** ACTIVITY **
Leave out the pictures and return every entry exactly as it appears.

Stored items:
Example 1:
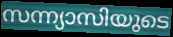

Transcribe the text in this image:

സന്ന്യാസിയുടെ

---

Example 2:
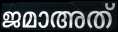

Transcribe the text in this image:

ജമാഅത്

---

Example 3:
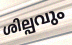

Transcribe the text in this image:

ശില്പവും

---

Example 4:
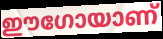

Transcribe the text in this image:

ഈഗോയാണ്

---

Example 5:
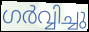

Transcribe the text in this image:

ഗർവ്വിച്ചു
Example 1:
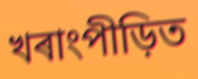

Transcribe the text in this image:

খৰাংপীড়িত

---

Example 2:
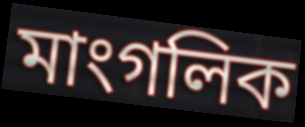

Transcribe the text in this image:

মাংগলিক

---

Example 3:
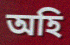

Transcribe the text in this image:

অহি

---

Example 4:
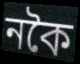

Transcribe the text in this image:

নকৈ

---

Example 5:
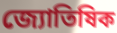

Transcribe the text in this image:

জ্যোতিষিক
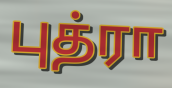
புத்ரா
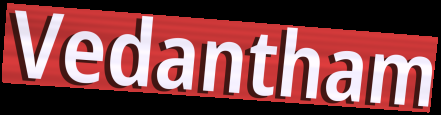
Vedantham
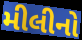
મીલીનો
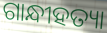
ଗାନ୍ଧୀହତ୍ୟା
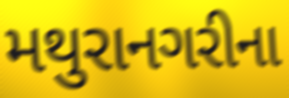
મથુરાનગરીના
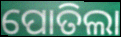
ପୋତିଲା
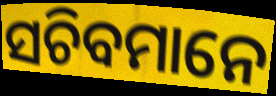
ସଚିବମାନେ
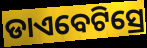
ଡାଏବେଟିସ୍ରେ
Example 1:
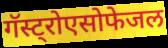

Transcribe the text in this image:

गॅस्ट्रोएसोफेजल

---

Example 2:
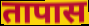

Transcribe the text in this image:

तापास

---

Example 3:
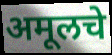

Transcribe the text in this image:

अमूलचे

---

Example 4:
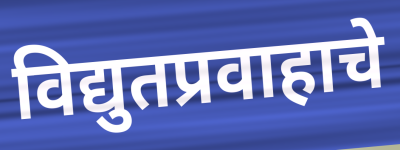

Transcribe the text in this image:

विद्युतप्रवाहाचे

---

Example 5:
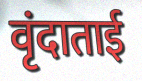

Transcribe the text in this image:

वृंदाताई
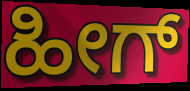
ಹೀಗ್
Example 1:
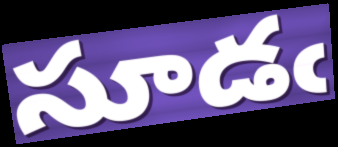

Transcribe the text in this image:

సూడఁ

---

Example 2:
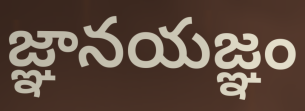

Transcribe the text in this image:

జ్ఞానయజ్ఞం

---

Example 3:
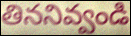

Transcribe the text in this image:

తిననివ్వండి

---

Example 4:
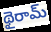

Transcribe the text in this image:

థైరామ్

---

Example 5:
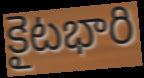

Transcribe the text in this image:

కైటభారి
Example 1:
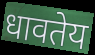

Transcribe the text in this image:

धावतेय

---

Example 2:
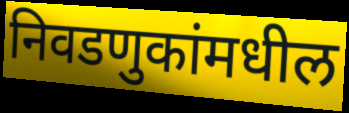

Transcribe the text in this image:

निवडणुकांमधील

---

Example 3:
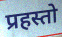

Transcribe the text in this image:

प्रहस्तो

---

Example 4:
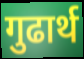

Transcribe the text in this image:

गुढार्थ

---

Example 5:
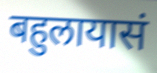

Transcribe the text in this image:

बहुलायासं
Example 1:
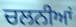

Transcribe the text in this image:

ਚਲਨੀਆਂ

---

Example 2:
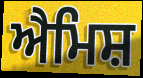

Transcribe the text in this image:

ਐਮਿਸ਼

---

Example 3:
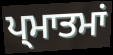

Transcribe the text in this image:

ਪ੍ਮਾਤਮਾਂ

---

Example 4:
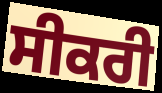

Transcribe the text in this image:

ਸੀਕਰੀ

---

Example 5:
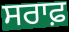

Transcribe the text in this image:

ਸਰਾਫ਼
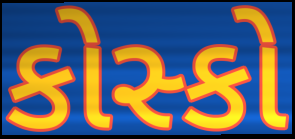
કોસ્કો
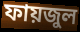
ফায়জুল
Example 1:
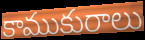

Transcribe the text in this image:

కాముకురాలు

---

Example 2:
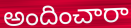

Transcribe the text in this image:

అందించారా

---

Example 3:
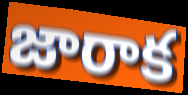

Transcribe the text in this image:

** SOLUTION TO THIS PROBLEM **
Example 1:

Transcribe the text in this image:

സന്ന്യാസിയുടെ

---

Example 2:

Transcribe the text in this image:

ജമാഅത്

---

Example 3:

Transcribe the text in this image:

ശില്പവും

---

Example 4:

Transcribe the text in this image:

ഈഗോയാണ്

---

Example 5:

Transcribe the text in this image:

ഗർവ്വിച്ചു
Example 1:

Transcribe the text in this image:

খৰাংপীড়িত

---

Example 2:

Transcribe the text in this image:

মাংগলিক

---

Example 3:

Transcribe the text in this image:

অহি

---

Example 4:

Transcribe the text in this image:

নকৈ

---

Example 5:

Transcribe the text in this image:

জ্যোতিষিক
புத்ரா
Vedantham
મીલીનો
ଗାନ୍ଧୀହତ୍ୟା
મથુરાનગરીના
ପୋତିଲା
ସଚିବମାନେ
ଡାଏବେଟିସ୍ରେ
Example 1:

Transcribe the text in this image:

गॅस्ट्रोएसोफेजल

---

Example 2:

Transcribe the text in this image:

तापास

---

Example 3:

Transcribe the text in this image:

अमूलचे

---

Example 4:

Transcribe the text in this image:

विद्युतप्रवाहाचे

---

Example 5:

Transcribe the text in this image:

वृंदाताई
ಹೀಗ್
Example 1:

Transcribe the text in this image:

సూడఁ

---

Example 2:

Transcribe the text in this image:

జ్ఞానయజ్ఞం

---

Example 3:

Transcribe the text in this image:

తిననివ్వండి

---

Example 4:

Transcribe the text in this image:

థైరామ్

---

Example 5:

Transcribe the text in this image:

కైటభారి
Example 1:

Transcribe the text in this image:

धावतेय

---

Example 2:

Transcribe the text in this image:

निवडणुकांमधील

---

Example 3:

Transcribe the text in this image:

प्रहस्तो

---

Example 4:

Transcribe the text in this image:

गुढार्थ

---

Example 5:

Transcribe the text in this image:

बहुलायासं
Example 1:

Transcribe the text in this image:

ਚਲਨੀਆਂ

---

Example 2:

Transcribe the text in this image:

ਐਮਿਸ਼

---

Example 3:

Transcribe the text in this image:

ਪ੍ਮਾਤਮਾਂ

---

Example 4:

Transcribe the text in this image:

ਸੀਕਰੀ

---

Example 5:

Transcribe the text in this image:

ਸਰਾਫ਼
કોસ્કો
ফায়জুল
Example 1:

Transcribe the text in this image:

కాముకురాలు

---

Example 2:

Transcribe the text in this image:

అందించారా

---

Example 3:

Transcribe the text in this image:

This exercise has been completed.